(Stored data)
╔══

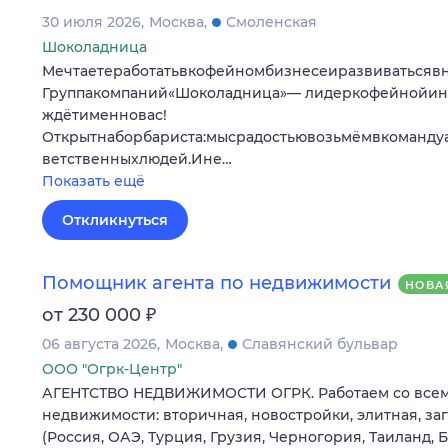
30 июля 2026
Москва
Смоленская
Шоколадница
Мечтаетеработатьвкофейномбизнесеиразвиватьсяв
Группакомпаний«Шоколадница»— лидеркофейнойи
ждётименновас!
Открытнаборбариста:мысрадостьювозьмёмвкоманду
ветственныхлюдей.Ине…
Показать ещё
Откликнуться
Помощник агента по недвижимости
НОВА
₽
от 230 000
06 августа 2026
Москва
Славянский бульвар
ООО "Огрк-Центр"
АГЕНТСТВО НЕДВИЖИМОСТИ ОГРК. Работаем со все
недвижимости: вторичная, новостройки, элитная, з
(Россия, ОАЭ, Турция, Грузия, Черногория, Таиланд, 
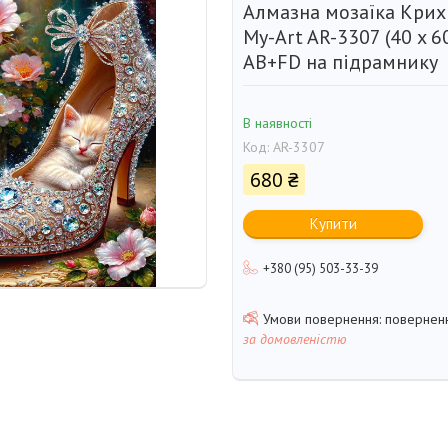
Алмазна мозаїка Крих
My-Art AR-3307 (40 x 6
AB+FD на підрамнику
В наявності
Код:
AR-3307
680 ₴
Купити
+380 (95) 503-33-39
поверненн
за домовленістю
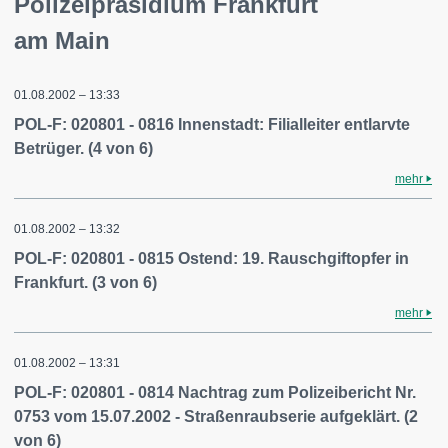
Polizeipräsidium Frankfurt
am Main
01.08.2002 – 13:33
POL-F: 020801 - 0816 Innenstadt: Filialleiter entlarvte
Betrüger. (4 von 6)
mehr
01.08.2002 – 13:32
POL-F: 020801 - 0815 Ostend: 19. Rauschgiftopfer in
Frankfurt. (3 von 6)
mehr
01.08.2002 – 13:31
POL-F: 020801 - 0814 Nachtrag zum Polizeibericht Nr.
0753 vom 15.07.2002 - Straßenraubserie aufgeklärt. (2
von 6)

╚══

State how many lines of the listing contain the string "Шоколадница", counting only matches with the same letter case, and give only the number.

§ **Task result**
2